Written by: Brandon Fisher

loveactually

Normally I reserve these posts to make catty comments about cheesy 80s movies or cheesy comments on catty 80s movies (see: Cat’s Eye), but this week, since the holidays are approaching, I am commenting on the only holiday movie I enjoy, Love Actually. While not a Christmas movie, actually, it happens around and mentions Christmas a number of times, so that’s good enough in my book (or post). Why do I find myself watching this movie every year? Because I am an adult who makes his own decisions. Also, there are boobs in this movie, did you know that? Boobs. And not gross fake boobs or old person boobs. Nice holiday boobs.

There are way too many characters and plot lines to summarize here, so I was I will just address stray comments that sadly fell unheard, since I live alone. The aforementioned boobs come in the form of Joanna Page and Laura Linney (listed in order of quality.) Page is an actor stand-in who along with Martin Freeman reveal their character and bodies over time while letting the creepy lighting guys look on. Had I known this was a viable career path, I would have switched majors in college. Furthermore, in reality they are actors, which means there were actual actor stand-ins for them who also got progressively more naked. I wonder if they also feel in love. It could have been a Christmas miracle, actually. Linney has to choose between the love for her far-superior coworker (in terms of; looks, body shape, career advancement, desirability, sit-up crunch ability, etc) and the love of her mentally disabled brother. Ultimately she chooses her brother, because blood is thicker than abs, but not after whipping out her stocking stuffers for him. Merry Christmas, I got you blue balls, actually.

Liam Neeson plays the husband of a recently deceased mother of a foppy haired scamp. Why is Neeson’s wife deceased or in danger in every movie? Liam, at some point you have to realize it’s you, actually. The bed-head prone scamp falls for a fellow student and decides to learn to drum to win her affection. He magically learns drums within a month (and is fortunate that the school decided not to hold auditions prior to one week before opening) and woos her only to follow her, like a stalker, through the airport escaping much needed security to bomb her with affection. Given that the movie opens with a reference to 9-11 you would think they would have beefed up the airport security in that scene. His plan succeeds with little to no TSA pat-downs and he gets the girl, actually.

Three British mainstays; Alan Rickman, Colin Firth, and Hugh Grant, are written in, because of course they are. The American viewing audience would be confused by the accents unless they dribble emotionlessly out of those familiar faces. One is a cheater, one gets cheated on and the other cheats on Elizabeth Hurley with a fucking skeezy prostitute. Really? Really? Actually? Their counterparts are; Emma Thompson, Lúcia Moniz and Divine Brown respectively (except not so respectively for the latter.) In my opinion they could have all done better, actually.
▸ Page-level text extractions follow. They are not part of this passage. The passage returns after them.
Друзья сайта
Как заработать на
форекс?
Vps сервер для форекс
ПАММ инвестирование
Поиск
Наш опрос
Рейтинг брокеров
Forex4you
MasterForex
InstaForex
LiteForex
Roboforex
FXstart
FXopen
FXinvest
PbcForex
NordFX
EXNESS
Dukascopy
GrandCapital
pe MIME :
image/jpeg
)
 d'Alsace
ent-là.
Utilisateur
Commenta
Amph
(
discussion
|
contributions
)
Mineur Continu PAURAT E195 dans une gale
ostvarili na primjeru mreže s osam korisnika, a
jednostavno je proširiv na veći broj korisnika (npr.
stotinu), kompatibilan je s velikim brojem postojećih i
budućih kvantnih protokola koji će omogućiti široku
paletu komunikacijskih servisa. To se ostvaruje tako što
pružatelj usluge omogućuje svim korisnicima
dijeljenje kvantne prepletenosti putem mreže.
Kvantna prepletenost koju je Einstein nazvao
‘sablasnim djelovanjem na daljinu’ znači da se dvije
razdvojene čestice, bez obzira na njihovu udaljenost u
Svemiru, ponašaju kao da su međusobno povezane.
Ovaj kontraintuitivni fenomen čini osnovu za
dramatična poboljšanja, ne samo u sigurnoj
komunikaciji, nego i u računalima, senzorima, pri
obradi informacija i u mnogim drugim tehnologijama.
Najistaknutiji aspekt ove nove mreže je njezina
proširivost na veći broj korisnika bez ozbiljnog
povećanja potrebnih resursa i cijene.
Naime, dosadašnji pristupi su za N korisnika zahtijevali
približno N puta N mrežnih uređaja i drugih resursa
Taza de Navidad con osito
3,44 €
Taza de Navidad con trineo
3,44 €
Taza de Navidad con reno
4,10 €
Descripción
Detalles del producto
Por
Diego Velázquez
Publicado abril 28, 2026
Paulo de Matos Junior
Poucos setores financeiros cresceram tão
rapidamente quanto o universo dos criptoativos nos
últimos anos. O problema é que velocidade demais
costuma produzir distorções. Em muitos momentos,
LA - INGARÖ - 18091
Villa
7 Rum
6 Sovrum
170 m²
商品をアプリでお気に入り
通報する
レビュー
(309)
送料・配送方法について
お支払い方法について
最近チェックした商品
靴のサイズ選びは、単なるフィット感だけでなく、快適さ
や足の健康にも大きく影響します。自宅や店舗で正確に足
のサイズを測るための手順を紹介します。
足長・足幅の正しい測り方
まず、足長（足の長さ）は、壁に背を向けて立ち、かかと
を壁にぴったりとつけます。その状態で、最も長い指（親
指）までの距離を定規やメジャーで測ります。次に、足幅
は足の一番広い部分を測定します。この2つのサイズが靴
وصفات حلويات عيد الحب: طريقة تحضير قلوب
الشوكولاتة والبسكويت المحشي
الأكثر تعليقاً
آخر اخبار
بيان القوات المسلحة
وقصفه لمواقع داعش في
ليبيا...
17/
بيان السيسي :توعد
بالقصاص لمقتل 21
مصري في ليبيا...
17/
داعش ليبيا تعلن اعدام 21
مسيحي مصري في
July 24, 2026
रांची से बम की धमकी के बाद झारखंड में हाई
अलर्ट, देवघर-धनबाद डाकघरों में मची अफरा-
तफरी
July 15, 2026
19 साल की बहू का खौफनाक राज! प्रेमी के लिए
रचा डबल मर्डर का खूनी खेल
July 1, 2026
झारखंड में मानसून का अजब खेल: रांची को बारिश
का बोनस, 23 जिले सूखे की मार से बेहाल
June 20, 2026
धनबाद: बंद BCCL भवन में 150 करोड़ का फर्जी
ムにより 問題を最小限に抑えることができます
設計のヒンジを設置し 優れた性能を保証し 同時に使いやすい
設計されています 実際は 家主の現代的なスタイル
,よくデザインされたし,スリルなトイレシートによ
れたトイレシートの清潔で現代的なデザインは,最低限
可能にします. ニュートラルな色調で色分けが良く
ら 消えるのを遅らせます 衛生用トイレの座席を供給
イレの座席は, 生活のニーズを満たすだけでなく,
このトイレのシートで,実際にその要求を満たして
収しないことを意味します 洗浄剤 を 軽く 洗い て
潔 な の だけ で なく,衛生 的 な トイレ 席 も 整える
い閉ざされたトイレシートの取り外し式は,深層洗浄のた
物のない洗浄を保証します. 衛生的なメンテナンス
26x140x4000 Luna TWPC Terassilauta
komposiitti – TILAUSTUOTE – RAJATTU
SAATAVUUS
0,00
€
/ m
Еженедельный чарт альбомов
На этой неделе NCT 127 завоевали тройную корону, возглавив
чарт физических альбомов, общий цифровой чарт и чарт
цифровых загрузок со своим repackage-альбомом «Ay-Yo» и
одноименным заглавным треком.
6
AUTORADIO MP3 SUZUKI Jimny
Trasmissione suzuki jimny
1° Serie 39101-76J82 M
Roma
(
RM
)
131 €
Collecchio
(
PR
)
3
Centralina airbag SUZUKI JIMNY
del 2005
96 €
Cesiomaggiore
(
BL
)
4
So many other people. Rick from The Walking Dead, plays a very un-Rick pansy who would have been victim #1 in the zombie apocalypse. Keira Knightley is portrayed by a science class skeleton. Mr. Bean talks, for some reason. Billy Bob Thorton is an asshole. Elisha Cuthbert, Shannon Elizabeth and Betty Draper are whores. Everyone has a male black friend and yet no one has a female black friend. And finally, Bill Nighy plays what could go down and the best character in cinematic history. Seriously the best. Why couldn’t the whole movie have been about him, actually?